The American Association for Cancer Research conducted its annual meeting in Los Angeles last week. Following is a summary of some of the information presented.

• Antisoma plc, of London, presented preclinical data supporting certain drug candidates. An evaluation showed synergy when Antisoma's vascular disrupting agent AS1404 was used with Avastin and paclitaxel in a lung cancer model. It also showed synergistic effect with Erbitux in a lung cancer model. It also said the aptamer drug AS1411 kills cells from a variety of cancer cell lines, and said it has potential for use with other treatments. AS1411 has completed Phase I development.

• ChemGenex Pharmaceuticals Ltd., of Melbourne, Australia, presented preclinical data on its lead compound, Ceflatonin (homoharringtonine, or HHT), demonstrating its oral bioavailability and further describing its mechanism of action. Ceflatonin is in Phase II/III trials for chronic myeloid leukemia patients who are resistant to tyrosine kinase inhibitors. The product, previously identified as an inhibitor of protein synthesis, regulates the binding of transcription factors in a more specific manner than the non-specific protein synthesis inhibitor cycloheximide. Separately, it said a preclinical agent (CXS299) up-regulates the expression of the tumor suppressor p53 and circumvents resistance to cisplatin.

• Epigenomics AG, of Frankfurt, Germany, presented data from its colorectal cancer screening test development program showing that a modification of the assay procedure and rules for test result interpretation significantly improved the performance of its DNA-Methylation biomarker Septin 9 for the early detection of colorectal cancer in blood plasma. Using those modifications Septin 9 detected 70 percent (91 out of 130) of the colorectal cancers in the study and was falsely positive in only 10 percent (19 out of 183) of the cancer-free controls. When specificity was set at 97 percent (3 percent false-positive rate in the non-cancerous controls), 63 percent of cancers were reliably detected. Also, a 70 percent cancer detection rate was achieved in individuals found to have earlier-stage disease (stage I-III, 75 out of 107). Epigenomics now is focusing on streamlining and simplifying the assay procedure to cut test costs and improve ease of use.

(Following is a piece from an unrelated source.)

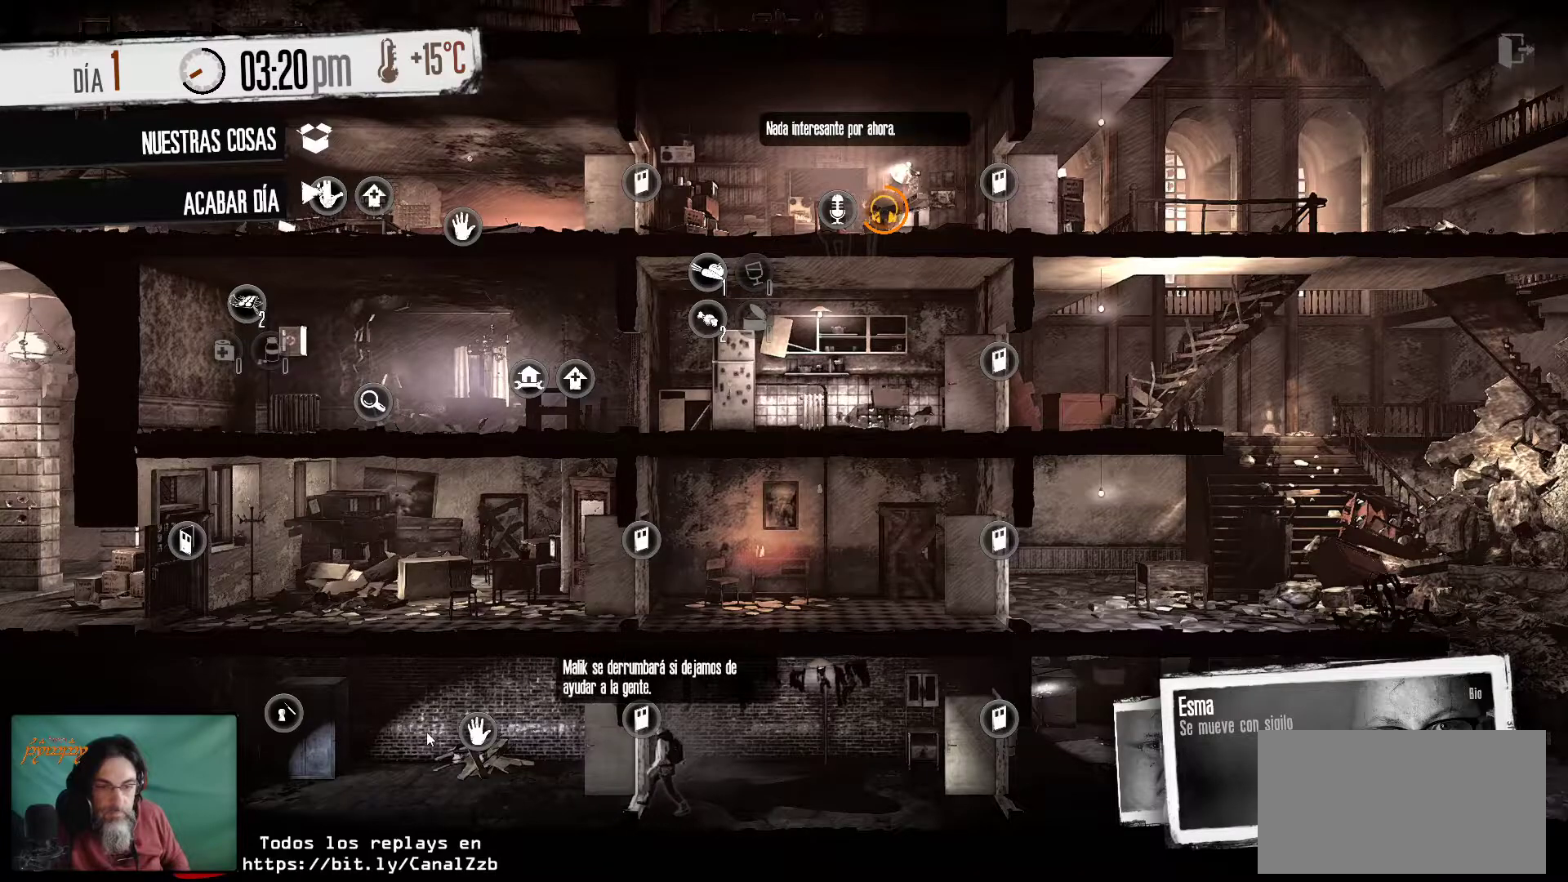
{"keys": [], "mouse": [], "mouse_move": "still", "events": []}
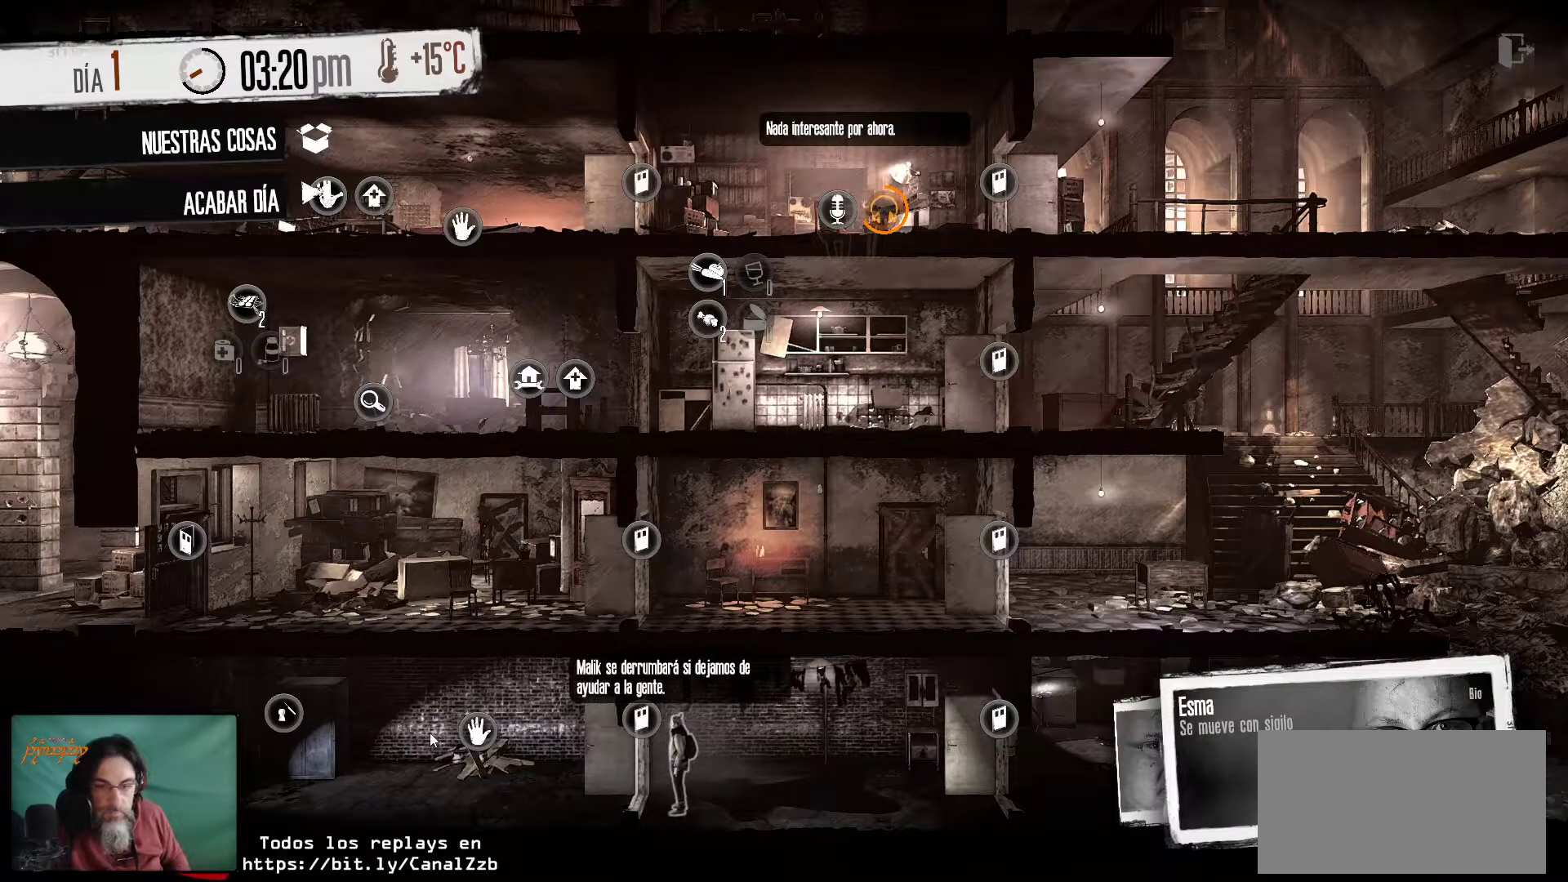
{"keys": [], "mouse": [], "mouse_move": "still", "events": []}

• ExonHit Therapeutics SA, of Paris, said a panel of gene expression biomarkers effectively identified breast cancer patients at an early stage (I/II). An 85 percent sensitivity and 87 percent specificity were obtained from a group of 188 patients and controls. The panel provided similar results when applied to an independent cohort of 60 women. A prospective clinical study that will include 1,875 individuals began in September, with collaborator bioMerieux, of Paris.

• GlaxoSmithKline plc, of London, said its cervical cancer candidate vaccine, Cervarix, demonstrated 100 percent efficacy in preventing precancerous lesions due to cancer-causing human papillomavirus types 16 and 18 for up to 5.5 years. Data came from an extended follow-up trial. The vaccine also showed 68 percent vaccine efficacy against precancerous lesions (CIN2+) and 38 percent vaccine efficacy against abnormal pap smears, regardless of the type of cancer-causing virus detected. The study provided further preliminary evidence of cross-protection against incident infection with cancer-causing virus types 45 and 31 that also extended up to 5.5 years after vaccination. GSK has filed for approval of the vaccine with the FDA.